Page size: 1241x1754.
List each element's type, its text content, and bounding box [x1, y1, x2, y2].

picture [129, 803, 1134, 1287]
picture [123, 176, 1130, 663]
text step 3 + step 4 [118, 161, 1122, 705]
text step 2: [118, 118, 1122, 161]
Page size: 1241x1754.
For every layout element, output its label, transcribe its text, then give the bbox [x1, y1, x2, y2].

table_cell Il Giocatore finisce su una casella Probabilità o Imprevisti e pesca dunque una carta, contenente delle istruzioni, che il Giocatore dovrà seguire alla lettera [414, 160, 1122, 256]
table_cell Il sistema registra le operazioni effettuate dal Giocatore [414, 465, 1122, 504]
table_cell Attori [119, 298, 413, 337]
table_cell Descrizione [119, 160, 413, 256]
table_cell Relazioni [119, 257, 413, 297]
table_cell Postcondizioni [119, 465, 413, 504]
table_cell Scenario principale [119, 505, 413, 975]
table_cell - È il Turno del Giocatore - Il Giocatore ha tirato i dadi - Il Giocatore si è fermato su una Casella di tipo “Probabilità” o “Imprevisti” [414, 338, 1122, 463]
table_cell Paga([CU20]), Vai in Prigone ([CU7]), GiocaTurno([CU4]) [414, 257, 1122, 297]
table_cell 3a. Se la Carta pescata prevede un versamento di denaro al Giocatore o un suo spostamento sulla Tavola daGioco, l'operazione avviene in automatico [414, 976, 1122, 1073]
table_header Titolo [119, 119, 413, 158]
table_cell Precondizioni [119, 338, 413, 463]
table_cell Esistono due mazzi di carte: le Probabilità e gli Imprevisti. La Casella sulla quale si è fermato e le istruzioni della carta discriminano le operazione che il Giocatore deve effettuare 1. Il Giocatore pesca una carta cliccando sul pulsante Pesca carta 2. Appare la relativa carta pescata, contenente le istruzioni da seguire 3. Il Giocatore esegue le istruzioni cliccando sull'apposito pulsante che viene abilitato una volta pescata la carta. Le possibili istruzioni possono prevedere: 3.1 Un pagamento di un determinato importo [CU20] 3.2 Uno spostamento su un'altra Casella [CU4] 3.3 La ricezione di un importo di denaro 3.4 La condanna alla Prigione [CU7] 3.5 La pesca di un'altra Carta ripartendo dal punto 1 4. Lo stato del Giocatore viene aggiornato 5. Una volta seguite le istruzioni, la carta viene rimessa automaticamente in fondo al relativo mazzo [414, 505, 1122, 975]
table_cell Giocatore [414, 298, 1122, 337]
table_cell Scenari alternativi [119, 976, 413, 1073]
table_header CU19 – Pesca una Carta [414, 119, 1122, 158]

◆ ◆ ◆ ◆ ◆ ◆ ◆

**What the task requires**.
List each row above that contains the string "picture", copying every such row in full.

**Output**.
picture [129, 803, 1134, 1287]
picture [123, 176, 1130, 663]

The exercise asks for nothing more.